Computation, Philosophy, Technology
Edited by John R. Josephson
Edited by Susan G. Josephson
Publisher: Cambridge University Press
Print Publication Year: 1994
Online Publication Date:October 2009
Chapter DOI: http://dx.doi.org/10.1017/CBO9780511530128.010
Abduction can be described as “inference to the best explanation,” which includes the generation, criticism, and possible acceptance of explanatory hypotheses. What makes one explanatory hypothesis better than another are such considerations as explanatory power, plausibility, parsimony, and internal consistency. In general a hypothesis should be accepted only if it surpasses other explanations for the same data by a distinct margin and only if a thorough search was conducted for other plausible explanations.

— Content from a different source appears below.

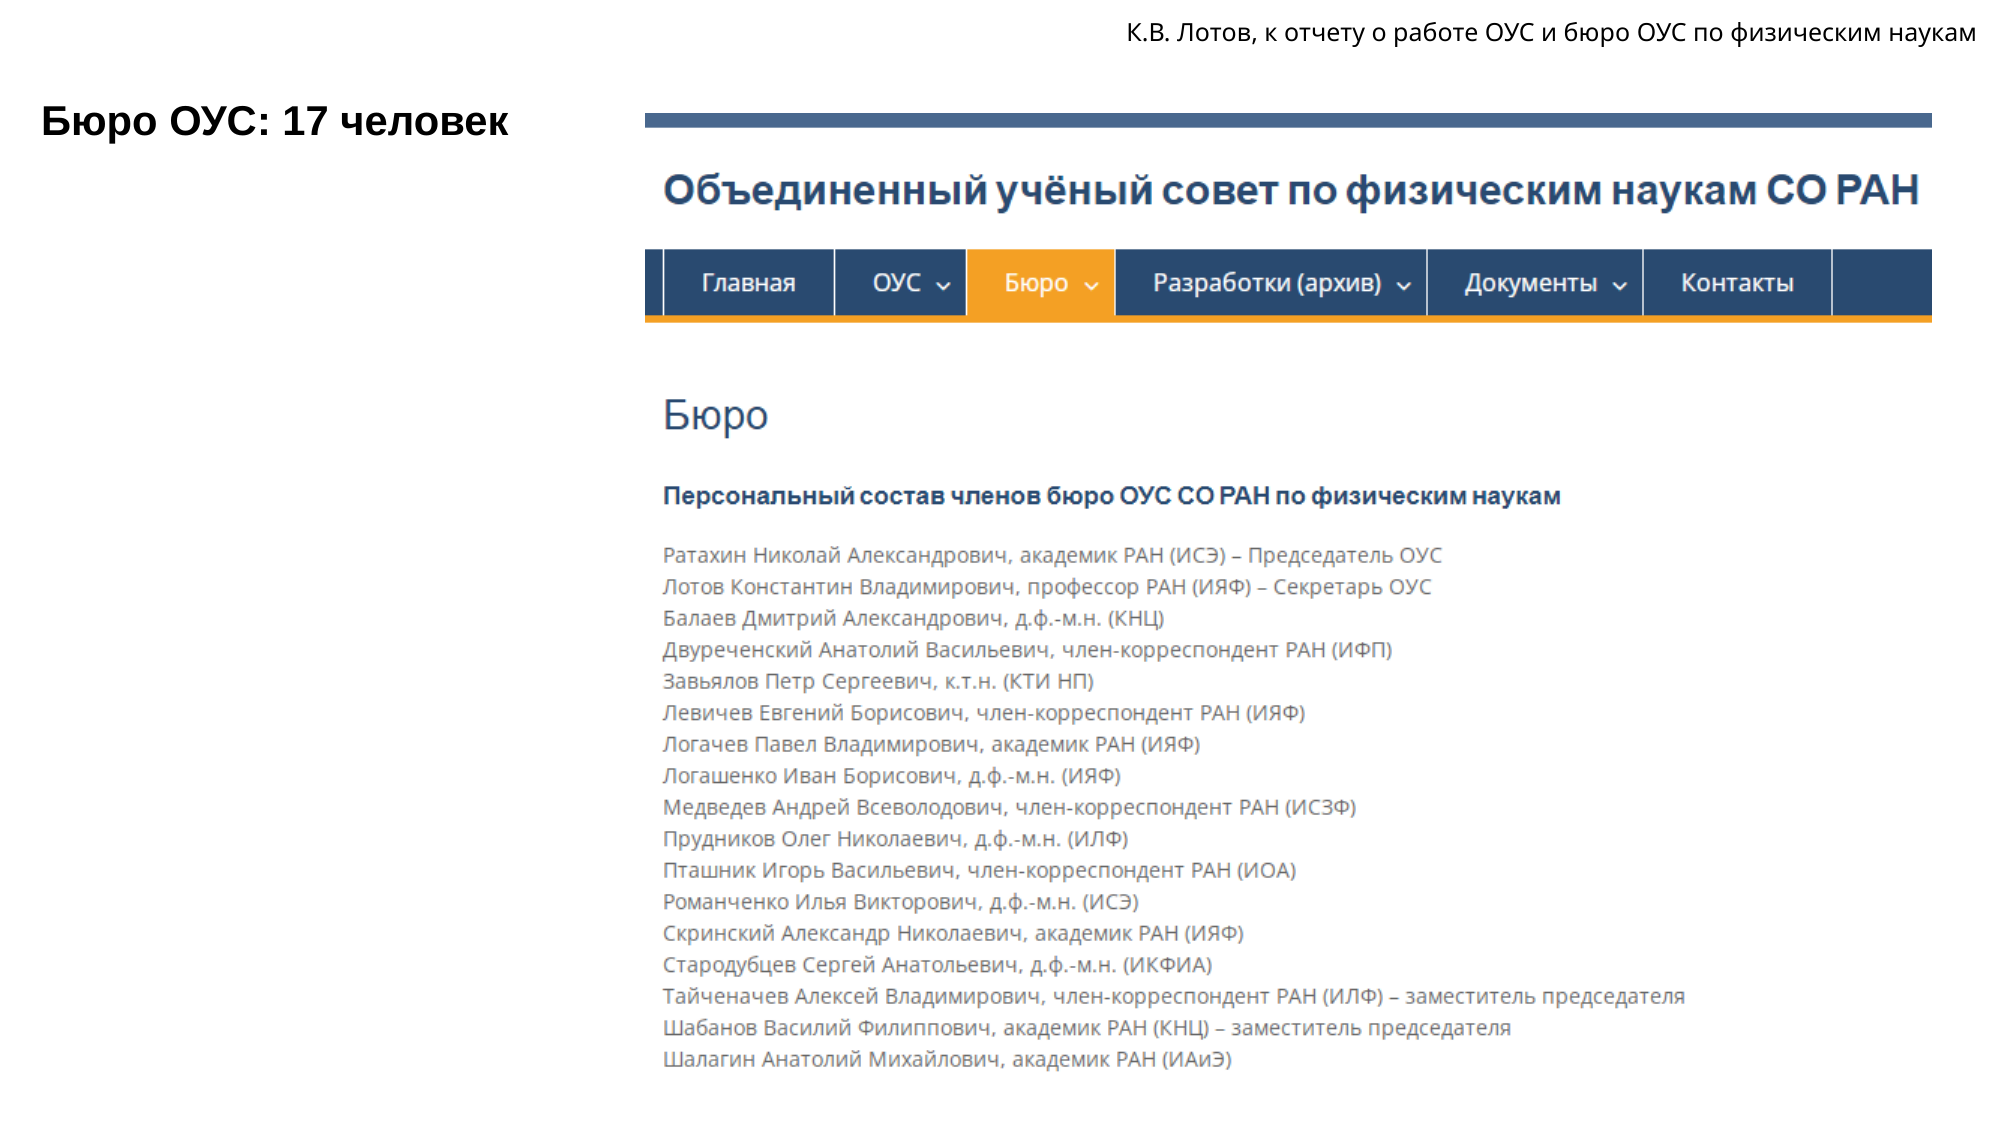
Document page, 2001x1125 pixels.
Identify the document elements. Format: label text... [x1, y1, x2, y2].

text_box К.В. Лотов, к отчету о работе ОУС и бюро ОУС по физическим наукам [1023, 9, 1994, 54]
picture [645, 113, 1932, 1085]
text_box Бюро ОУС: 17 человек [26, 86, 1957, 152]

Abduction seems to be an especially appropriate and insightful way to describe the evidence-combining characteristics of a variety of cognitive and perceptual processes, such as diagnosis, scientific theory formation, comprehension of written and spoken language, visual object recognition, and inferring intentions from behavior. Thus abductive inference appears to be ubiquitous in cognition. Moreover, humans can often interpret images, understand sentences, form causal theories of everyday events, and so on, apparently making complex abductive inferences in fractions of a second.

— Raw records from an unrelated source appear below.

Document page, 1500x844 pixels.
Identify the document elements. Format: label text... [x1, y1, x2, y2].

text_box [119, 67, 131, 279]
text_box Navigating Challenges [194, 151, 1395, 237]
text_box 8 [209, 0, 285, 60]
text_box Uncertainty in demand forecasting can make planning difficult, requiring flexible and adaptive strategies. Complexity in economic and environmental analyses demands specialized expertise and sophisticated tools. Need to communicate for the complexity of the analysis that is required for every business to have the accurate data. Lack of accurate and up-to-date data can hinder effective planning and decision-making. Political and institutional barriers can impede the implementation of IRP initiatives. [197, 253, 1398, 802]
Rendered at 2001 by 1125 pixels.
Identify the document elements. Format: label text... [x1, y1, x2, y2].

Yet the abstract task of inferring the best explanation for a given set of data, as the task was characterized in chapter 7, has been proved to be computationally intractable under ordinary circumstances. Clearly there is a basic tension among the intractability of the abduction task, the ubiquity of abductive processes, and the rapidity with which humans seem to make abductive inferences. An adequate model of abduction must explain how cognitive agents can make complex abductive inferences routinely and rapidly.